Carmilla’s smile was faint, but it lit her alight somehow.  It lit Laura alight, too.  It shone into her chest and heated her heart, burning lingering doubts from all of its corners.  Laura found herself smiling back.  For a few long moments, they maintained eye contact.

“And who knows?” Carmilla teased.  “Next time you might even last the whole night.”

“I’m not the one on anti-social time,” Laura jibed gently.  Carmilla smirked but breathed a deep, fatigued breath.  Laura’s smile widened.  Vampire or not, it was very, very sweet.  “You’re wilting.  Get some rest.  I think I can forgive your epically whacked out body clock.”

“In the ranks of university students, _you’re_ the oddball, cupcake.”

Carmilla settled back down into bed, shutting her eyes and cuddling closer into what Laura realised only too late was her yellow pillow.  Laura watched her, without really intending to, until her breathing even out.  Closed were beguiling eyes.  Down was her guard.  Laura’s shirt peeked from beneath the covers, and something about the sight made Laura feel inexplicably proud of herself.  With difficulty she looked away, back to her phone screen… back to 107 missed calls.
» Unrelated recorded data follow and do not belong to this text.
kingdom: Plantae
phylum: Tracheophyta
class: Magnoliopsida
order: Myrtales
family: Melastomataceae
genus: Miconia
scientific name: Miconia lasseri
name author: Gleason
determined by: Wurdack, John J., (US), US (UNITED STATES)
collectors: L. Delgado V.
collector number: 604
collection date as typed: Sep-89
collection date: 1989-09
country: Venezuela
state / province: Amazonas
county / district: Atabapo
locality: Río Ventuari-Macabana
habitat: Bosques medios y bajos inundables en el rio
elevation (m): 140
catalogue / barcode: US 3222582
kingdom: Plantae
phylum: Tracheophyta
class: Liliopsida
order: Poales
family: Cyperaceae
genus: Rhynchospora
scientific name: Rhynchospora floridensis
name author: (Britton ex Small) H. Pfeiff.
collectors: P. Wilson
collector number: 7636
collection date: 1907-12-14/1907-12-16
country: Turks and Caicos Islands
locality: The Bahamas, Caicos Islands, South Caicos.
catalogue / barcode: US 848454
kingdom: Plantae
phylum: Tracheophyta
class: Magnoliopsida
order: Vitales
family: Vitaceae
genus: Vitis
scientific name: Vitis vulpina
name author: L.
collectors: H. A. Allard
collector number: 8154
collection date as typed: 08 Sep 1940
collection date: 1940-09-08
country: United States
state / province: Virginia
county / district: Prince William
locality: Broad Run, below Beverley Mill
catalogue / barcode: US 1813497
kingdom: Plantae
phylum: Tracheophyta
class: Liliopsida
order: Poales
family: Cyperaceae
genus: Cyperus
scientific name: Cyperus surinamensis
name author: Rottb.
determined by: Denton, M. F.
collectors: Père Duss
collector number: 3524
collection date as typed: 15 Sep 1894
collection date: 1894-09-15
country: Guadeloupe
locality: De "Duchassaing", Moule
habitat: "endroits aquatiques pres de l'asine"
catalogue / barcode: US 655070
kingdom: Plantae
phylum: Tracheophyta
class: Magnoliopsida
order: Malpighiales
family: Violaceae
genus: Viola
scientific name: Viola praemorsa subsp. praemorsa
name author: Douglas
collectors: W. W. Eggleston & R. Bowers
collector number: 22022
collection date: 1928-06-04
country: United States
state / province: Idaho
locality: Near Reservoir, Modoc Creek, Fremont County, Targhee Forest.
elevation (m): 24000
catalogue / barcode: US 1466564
Laura knew she had put herself in a very dangerous situation last night.  Every aspect of their half-baked plan had blown up in their faces like a juggernaut in a Michael Bay movie.  Sure, there was a gap in her memory, and, sure, she was going to have one hell of a lot of explaining to do to her friends.  Yet, in spite of all of it, there was one important fact Laura couldn’t overlook: she was still very much alive.

**Notes for the Chapter:**

> And that's it!
> 
> Boy, this chapter took a while, but hopefully it was worth the wait for all of you. This particular story may be over, but I might make this AU into a series, covering 'all the consequences thereafter' as promised. Maybe in time for Season Three? We'll see what happens. (And for anyone wondering, there is a reason no-one else has come to find Laura yet. I've figured at least that much out.)